Осиротевшая без своего ведра баба Таня еще несколько минут постояла на месте, приходя в себя, потом перекрестилась, выглянула в окно и погрозила сухим кулачком всей притихшей под вечер станции.

* * *

– Стоять! – заорал Ленька, и Петька кубарем покатился на землю, запнувшись о чью-то выставленную ногу.

Ведро с грохотом отлетело в сухую траву.

– Мне нельзя… – пробормотал Петька, пытаясь подняться. – Я не могу… Мне быстро надо…

Он был так поглощен своим боевым заданием, что потерял обычную бдительность и не заметил засады. Ленька Козырь видел, как он сломя голову влетел на станцию, поэтому притаился с остальными пацанами за пакгаузом, который Петьке пришлось обегать. Лезть на обрыв, откуда он за минуту до этого прыгнул, у него не было уже ни времени, ни сил.

Поднимаясь на ноги, Петька успел заметить Валерку за спинами других пацанов, но тот быстро присел, чтобы не увидеть того, что сейчас произойдет.

– Блядский выродок, – сказал Ленька. – Гитлер недобитый.

– Я не хочу драться, – задыхаясь, ответил Петька. – У меня сейчас времени нет.

– А кто тебя, бля, спрашивает?

Он без размаха ткнул кулаком Петьке в лицо, и у того из носа побежала кровь, а во рту появился горьковатый вкус пыли.

– В картишки сыграем? – Ленька, ухмыляясь, вытащил из кармана колоду карт. – Только козыри все мои будут.

Петька с тоской оглянулся вокруг в надежде на то, что рядом окажется хоть кто-нибудь из взрослых, но здесь за пакгаузом обычно никто не ходил. Это была Ленькина территория.

– Мне туда надо… – просящим голосом сказал Петька. – Пусти меня.

– А в рыло? – Ленька засмеялся и еще раз ударил его.

Пацаны встали вокруг них сплошной стеной, и Петька понял, что просто так ему уже не уйти.
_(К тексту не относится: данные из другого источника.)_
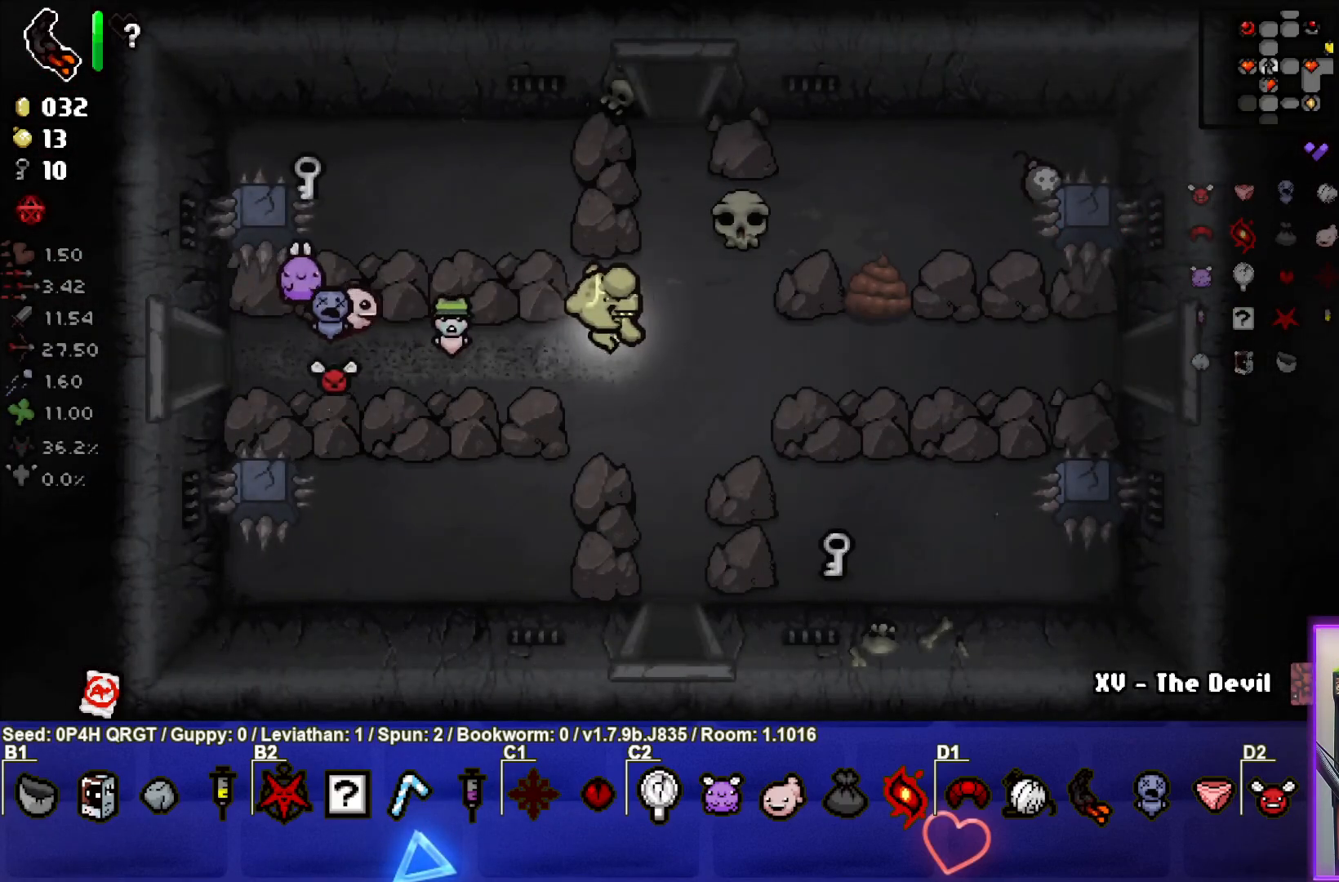
{"buttons": [], "left_stick": "down", "right_stick": "center", "events": [[33, "left_stick", "center"], [150, "left_stick", "down-left"], [283, "left_stick", "down"]]}
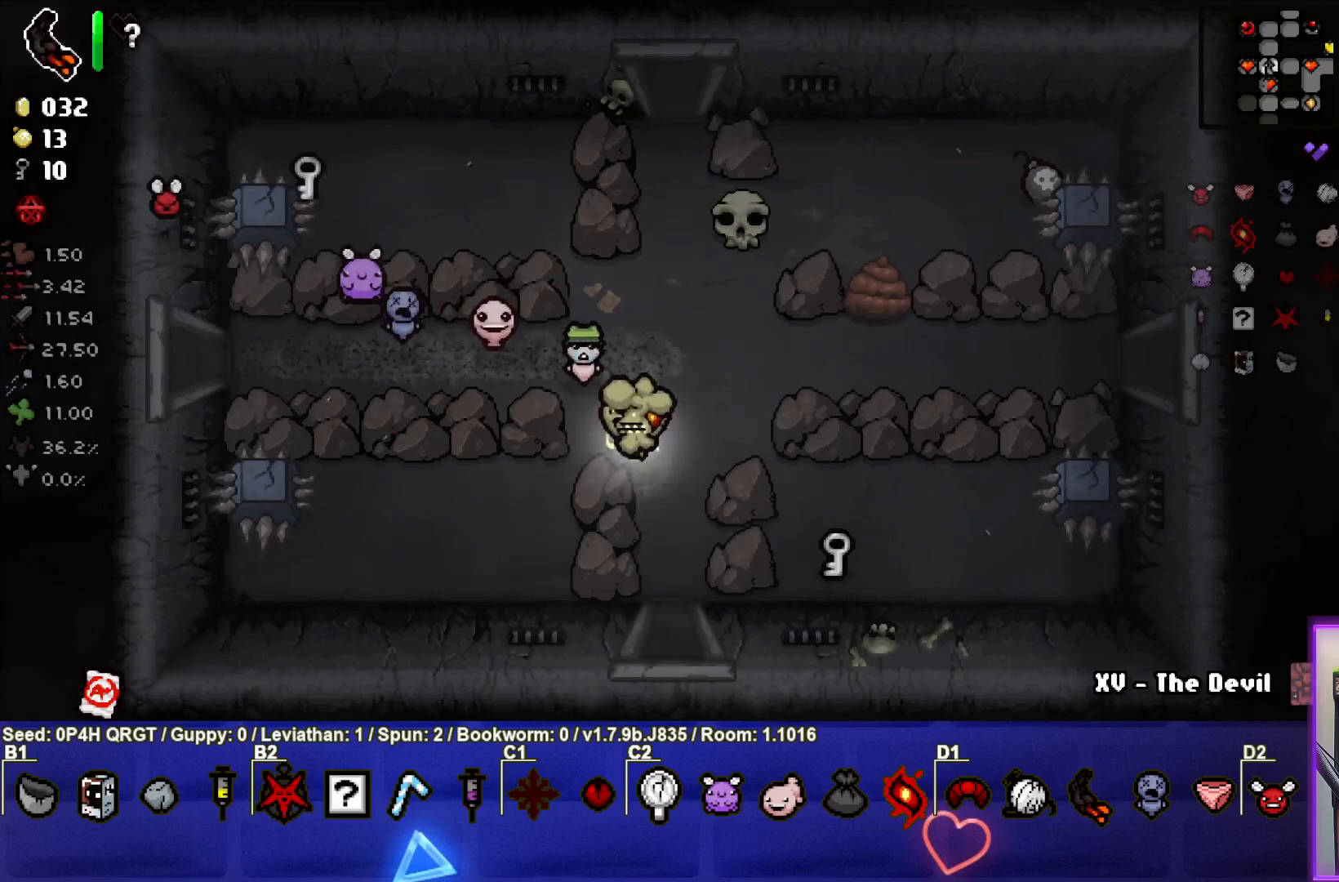
{"buttons": [], "left_stick": "center", "right_stick": "center", "events": [[450, "left_stick", "center"]]}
Он в отчаянии посмотрел Леньке прямо в лицо, краем глаза увидел копошащегося у чьих-то ног Валерку, вспомнил своих матросов, мамку, почему-то волчонка и то, что теперь его зовут Испуг, и от всего этого в нем вдруг вскипела такая злость, такая тихая страшная ярость, которой прежде он сам никогда в себе и не знал. Привычный страх покинул его, и небо над головой от ненависти из синего сделалось белым.

– Тогда я тебя, сука, убью, – прошипел он сквозь сцепленные до хруста зубы. – Потому что это не я блядский выродок, а ты. Это твоя мамка шляется в лагерь к охранникам. И значит она – блядь.

Петька еще успел увидеть, как меняется от изумления Ленькино лицо, как оно теряет ненавистный румянец и становится белым, будто то самое небо у них над головой, потом резко присел, почти припал к земле, подхватил горсть пыли, сунул ее зачем-то себе в рот, оскалился черными зубами, заскрипел песком и, не раздумывая больше ни одного мгновения, со всех своих небольших сил впечатал кулак во все еще блуждающую по Ленькиной роже идиотскую ухмылку.

– Вот так! – сказал Петька, запрыгав от боли в руке и тряся кулаком над головой. – Сейчас еще будет.

У него перед глазами, как на картинке, возник старший лейтенант Одинцов, и он методично, словно камнедробильная машина, повторил все те приемы рукопашного боя, которые были показаны ему вчера в лагере.